__GIVEN MATERIAL__
▼▼▼
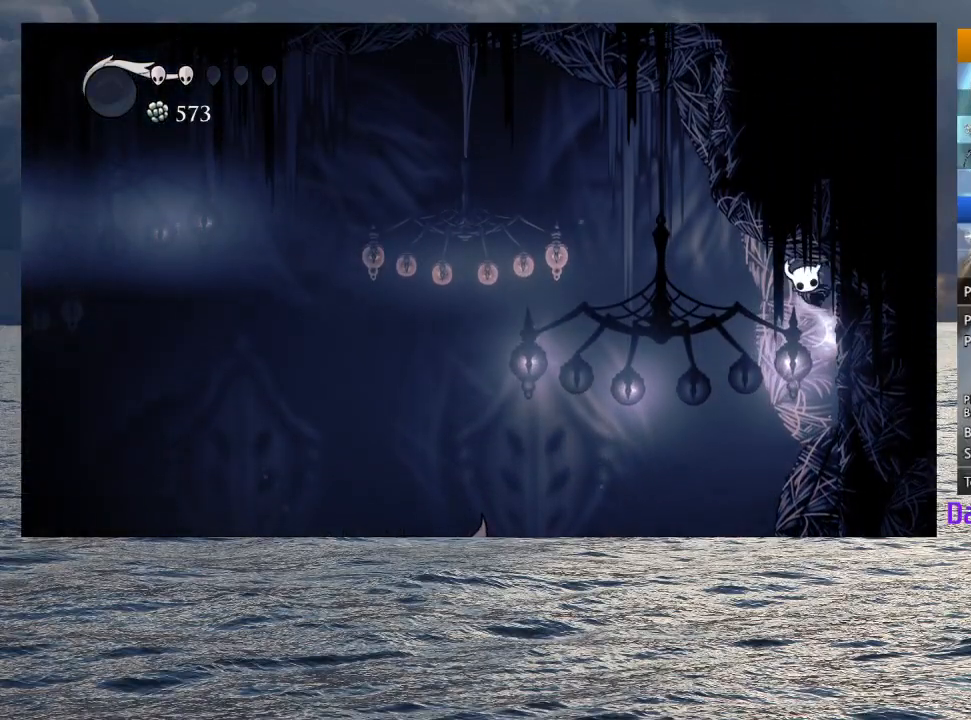
{"dt_ms": 500, "buttons": ["CROSS"], "left_stick": "right", "right_stick": "center", "button_events": [[117, "R2", "down"], [300, "R2", "up"], [317, "CROSS", "up"], [383, "CROSS", "down"]]}
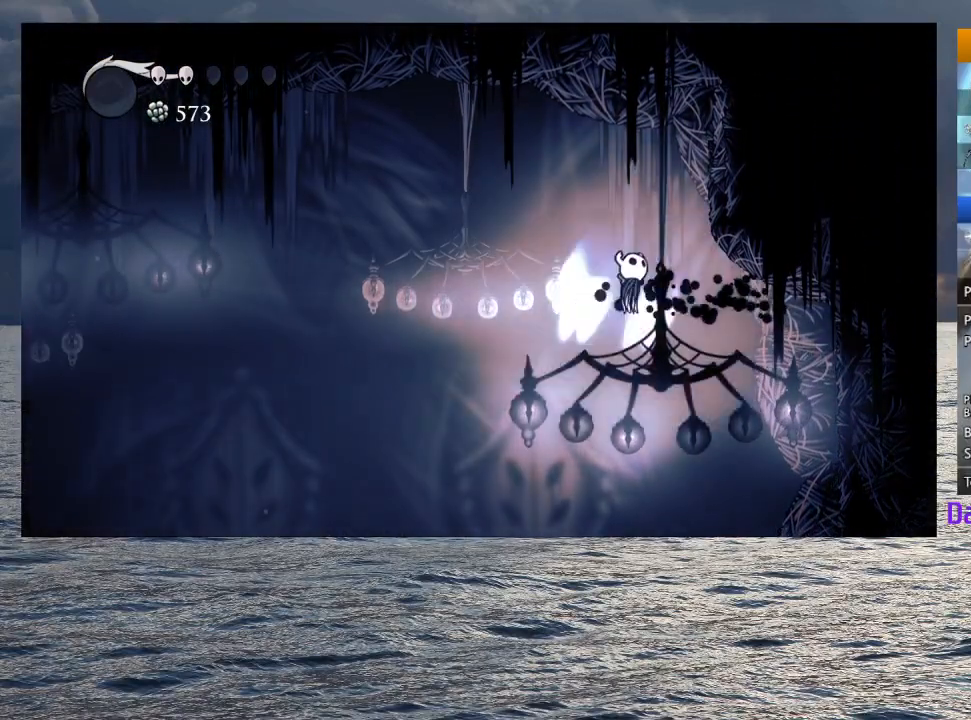
{"dt_ms": 500, "buttons": ["CROSS"], "left_stick": "left", "right_stick": "center", "button_events": [[350, "CROSS", "up"], [433, "CROSS", "down"]]}
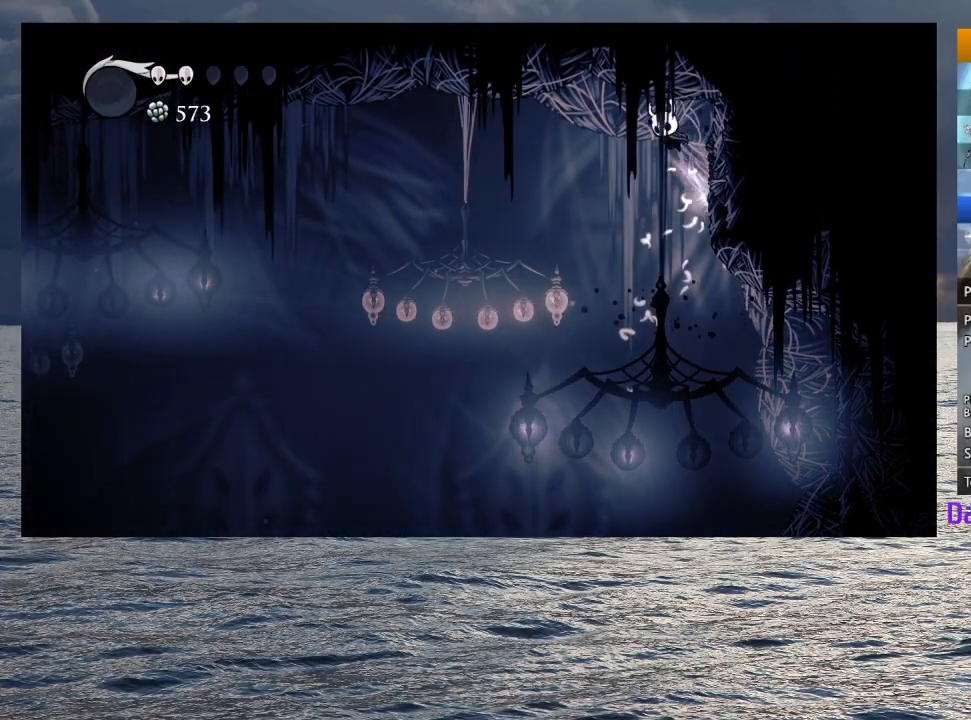
{"dt_ms": 500, "buttons": ["CROSS"], "left_stick": "left", "right_stick": "center", "button_events": [[133, "R2", "down"], [333, "R2", "up"], [350, "CROSS", "up"], [483, "CROSS", "down"]]}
▲▲▲
__ACTIVITY__
When you repeat the data, keep it exact and drop every picture.

__RESPONSE__
{"dt_ms": 500, "buttons": ["CROSS"], "left_stick": "right", "right_stick": "center", "button_events": [[117, "R2", "down"], [300, "R2", "up"], [317, "CROSS", "up"], [383, "CROSS", "down"]]}
{"dt_ms": 500, "buttons": ["CROSS"], "left_stick": "left", "right_stick": "center", "button_events": [[350, "CROSS", "up"], [433, "CROSS", "down"]]}
{"dt_ms": 500, "buttons": ["CROSS"], "left_stick": "left", "right_stick": "center", "button_events": [[133, "R2", "down"], [333, "R2", "up"], [350, "CROSS", "up"], [483, "CROSS", "down"]]}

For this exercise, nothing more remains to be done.